JS – As tecnologias de IA estão completamente reguladas e nós temos toda a parte da segurança coberta e acautelada, daí que, em termos de legislação, não há quaisquer constrangimentos.
DA – Como é que tu, José Leitão, na tua vida privada, te apercebeste ou quando é que apercebeste que não ias conseguir escapar de ter inteligência artificial a fazer parte da tua vida?
JS – Eu acho que foi crescendo em mim [risos] só que, lá está, foi um crescimento muito rápido. Desde logo com o aparecimento de ferramentas como o Chat GPT e depois com a própria Samsung a evoluir. De repente, talvez em dois anos, a inteligência artificial passou de um mero conceito para estar perfeitamente integrada na nossa vida.

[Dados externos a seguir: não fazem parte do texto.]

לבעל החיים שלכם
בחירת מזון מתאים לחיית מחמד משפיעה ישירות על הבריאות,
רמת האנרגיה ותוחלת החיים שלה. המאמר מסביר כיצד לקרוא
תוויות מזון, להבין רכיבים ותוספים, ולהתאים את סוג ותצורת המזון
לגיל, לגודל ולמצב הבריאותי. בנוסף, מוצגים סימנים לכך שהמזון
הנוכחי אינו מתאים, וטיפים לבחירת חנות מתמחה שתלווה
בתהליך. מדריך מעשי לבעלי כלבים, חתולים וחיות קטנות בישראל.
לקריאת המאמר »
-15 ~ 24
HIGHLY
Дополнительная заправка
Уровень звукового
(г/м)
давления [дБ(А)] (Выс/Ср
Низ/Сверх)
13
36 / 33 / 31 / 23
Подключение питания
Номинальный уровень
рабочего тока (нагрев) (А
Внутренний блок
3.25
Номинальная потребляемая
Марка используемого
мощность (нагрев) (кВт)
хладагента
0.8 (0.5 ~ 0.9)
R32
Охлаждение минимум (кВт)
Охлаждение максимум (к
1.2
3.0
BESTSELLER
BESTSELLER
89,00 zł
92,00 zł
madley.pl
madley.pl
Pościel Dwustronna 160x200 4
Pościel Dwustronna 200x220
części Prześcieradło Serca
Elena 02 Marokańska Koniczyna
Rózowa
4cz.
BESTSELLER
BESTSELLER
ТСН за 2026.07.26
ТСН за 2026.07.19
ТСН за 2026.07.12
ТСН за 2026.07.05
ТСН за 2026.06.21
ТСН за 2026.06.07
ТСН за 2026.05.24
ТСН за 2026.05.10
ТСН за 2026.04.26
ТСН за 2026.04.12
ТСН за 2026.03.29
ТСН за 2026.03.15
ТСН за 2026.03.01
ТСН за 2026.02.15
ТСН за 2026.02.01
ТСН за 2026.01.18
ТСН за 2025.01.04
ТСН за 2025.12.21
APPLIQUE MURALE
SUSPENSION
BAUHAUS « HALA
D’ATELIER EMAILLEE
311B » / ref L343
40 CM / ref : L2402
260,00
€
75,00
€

Quando eu entro no carro de manhã, já falo para o meu telemóvel e peço-lhe que me veja qual é o melhor caminho para ir para o trabalho. Chego lá e tenho IA em todo o lado porque já temos muitas ferramentas que funcionam assentes nela. E, por outro lado, também me sinto um privilegiado porque estou neste meio e sou obrigado a perceber mais sobre como as coisas estão a evoluir e como nos podem ajudar mais. Sou um evangelizador da inteligência artificial porque muitas vezes sou eu que desafio os meus amigos a familiares a experimentarem novidades e a verem se se aplicam a eles. Porque, afinal, as nossas máquinas só têm valor se facilitarem a vida de quem as usa. Não vale a pena gastarem dinheiro num equipamento que depois fica num canto e ninguém usa.
DA – Quais são os maiores desafios hoje que a Samsung enfrenta para que a vossa tecnologia seja plenamente adotada pelos consumidores e vista como algo concreto e confiável?
JS – Estamos a trabalhar cada vez mais para que o consumidor entenda as vantagens da inteligência artificial, confie, e não pense que é isto da IA é só um conceito vago, porque como é uma coisa recente, ainda custa um bocadinho a entrar na vida das pessoas, mas, na verdade, aconteceu assim com todas as tecnologias: desde que surgem até à sua verdadeira adoção, demora sempre um bocadinho mais.
DA – Que balanço a Samsung faz da sua presença na IFA de Berlim?
JS – Queremos ir ao encontro das necessidades dos consumidores e acho que o trabalho de comunicação que aqui fizemos ajuda o público a ver a nossa marca como um parceiro no dia a dia.